WHAT'S IT ALL ABOUT?
Expressionist Fritz Lang is best known for his masterpieces Metropolis and M. In The Big Heat, the director tries his hand at film noir, and the results are flawed but very good. For its time, The Big Heat was a vicious thriller with a particularly hard-boiled and cynical protagonist. The film also contains a surprising amount of violence toward women: No fewer than four women die in The Big Heat, and one is scarred for life in a shocking scene of sadism. This film laid the foundation for such depictions of corruption as Orson Welles's Touch of Evil.

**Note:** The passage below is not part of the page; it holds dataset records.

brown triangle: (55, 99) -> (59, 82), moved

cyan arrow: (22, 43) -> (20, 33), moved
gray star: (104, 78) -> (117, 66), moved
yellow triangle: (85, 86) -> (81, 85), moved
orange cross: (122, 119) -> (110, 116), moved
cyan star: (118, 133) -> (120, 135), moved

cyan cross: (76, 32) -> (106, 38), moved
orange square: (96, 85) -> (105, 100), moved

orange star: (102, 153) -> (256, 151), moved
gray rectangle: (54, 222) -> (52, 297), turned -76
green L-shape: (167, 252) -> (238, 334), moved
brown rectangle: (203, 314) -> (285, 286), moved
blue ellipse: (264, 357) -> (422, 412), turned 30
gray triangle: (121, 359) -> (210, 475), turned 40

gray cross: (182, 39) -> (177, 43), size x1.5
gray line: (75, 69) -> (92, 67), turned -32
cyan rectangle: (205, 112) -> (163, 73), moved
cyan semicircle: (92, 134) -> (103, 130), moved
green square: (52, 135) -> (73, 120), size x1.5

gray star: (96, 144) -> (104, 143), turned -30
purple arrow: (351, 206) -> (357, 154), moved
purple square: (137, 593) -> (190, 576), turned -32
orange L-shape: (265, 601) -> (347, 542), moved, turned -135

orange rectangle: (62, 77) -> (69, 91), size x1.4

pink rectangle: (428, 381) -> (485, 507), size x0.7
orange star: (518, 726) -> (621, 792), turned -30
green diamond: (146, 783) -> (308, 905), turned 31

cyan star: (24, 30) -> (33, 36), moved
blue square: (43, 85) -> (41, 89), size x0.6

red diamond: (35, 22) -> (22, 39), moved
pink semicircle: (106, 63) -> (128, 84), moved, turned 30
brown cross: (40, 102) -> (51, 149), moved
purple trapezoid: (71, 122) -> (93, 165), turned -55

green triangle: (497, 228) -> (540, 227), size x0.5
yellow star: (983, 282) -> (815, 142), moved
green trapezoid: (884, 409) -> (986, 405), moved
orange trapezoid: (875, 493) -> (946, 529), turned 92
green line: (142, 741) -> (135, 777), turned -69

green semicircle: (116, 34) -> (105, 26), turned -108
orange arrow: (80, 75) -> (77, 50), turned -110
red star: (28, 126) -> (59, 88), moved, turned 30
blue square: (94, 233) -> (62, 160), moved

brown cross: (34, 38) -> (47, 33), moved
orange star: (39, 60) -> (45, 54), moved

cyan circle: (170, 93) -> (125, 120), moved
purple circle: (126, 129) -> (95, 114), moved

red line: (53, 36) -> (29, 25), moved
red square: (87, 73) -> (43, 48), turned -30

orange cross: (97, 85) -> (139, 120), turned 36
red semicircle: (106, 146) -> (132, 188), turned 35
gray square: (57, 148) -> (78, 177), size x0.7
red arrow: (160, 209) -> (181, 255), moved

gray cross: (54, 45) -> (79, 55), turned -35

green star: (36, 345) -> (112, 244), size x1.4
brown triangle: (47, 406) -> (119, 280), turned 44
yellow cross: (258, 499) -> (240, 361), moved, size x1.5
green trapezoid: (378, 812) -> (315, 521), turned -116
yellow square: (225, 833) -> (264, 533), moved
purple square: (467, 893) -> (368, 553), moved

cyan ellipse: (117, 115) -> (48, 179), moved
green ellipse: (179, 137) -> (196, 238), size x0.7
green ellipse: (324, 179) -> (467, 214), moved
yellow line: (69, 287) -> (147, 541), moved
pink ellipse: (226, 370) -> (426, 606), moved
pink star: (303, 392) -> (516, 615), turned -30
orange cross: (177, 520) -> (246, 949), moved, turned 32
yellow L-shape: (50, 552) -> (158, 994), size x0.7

Dave Bannion (Glenn Ford) is a good cop—a family man who plays it straight at his suburban home and at the precinct. When a series of murders makes him aware of a deep and widespread corruption that infects even his superiors, he finds himself more and more embroiled in a nightmarish investigation. Finally, an attack on his perfect family turns Bannion ballistic, and he determines to hunt down the sleaze responsible with guns blazing. Lee Marvin is slimy and perfect as the hoodlum Vince Stone, and Gloria Grahame is feisty and fun as put-upon two-timer Debby Marsh.
I particularly enjoyed the film's depiction of Bannion's suburban bliss. His wife, Katie Bannion (Jocelyn Brando, Marlon's sister) is drop-dead gorgeous, and his daughter is cute as a button. The family's dialog is Norman Rockwell heartwarming. When tragedy strikes, you almost cheer.
When all is said and done, however, The Big Heat suffers from dull passages, and Ford never truly comes across as the cynical, hard-nosed antihero he wants to be. The plot plays out rather predictably.
HOW'S IT LOOK?
Columbia's presentation of The Big Heat is impressive. In its original 1.33:1 theatrical aspect ratio, the film exhibits some dirt and wear—particularly at the beginning—but the image is sharp throughout. Lang's careful black-and-white compositions are striking, and the noir mood comes across moodily.
HOW'S IT SOUND?
I noticed nothing exceptional about this mono presentation. All dialog is rendered naturally, and I detected no severe loss of fidelity.
WHAT ELSE IS THERE?
Extras are sparse. You get three trailers from the era of ultracool trailers: The Big Heat, The Lady From Shanghai, and Suddenly, Last Summer. Also included are lobby cards for The Big Heat.
WHAT'S LEFT TO SAY?
The Big Heat is a nifty little noir thriller that isn't quite as good as it could be. As much as I was looking forward to Glenn Ford as the good-cop-turned-mad, he ultimately disappointed—along with Lang's too-slow pace.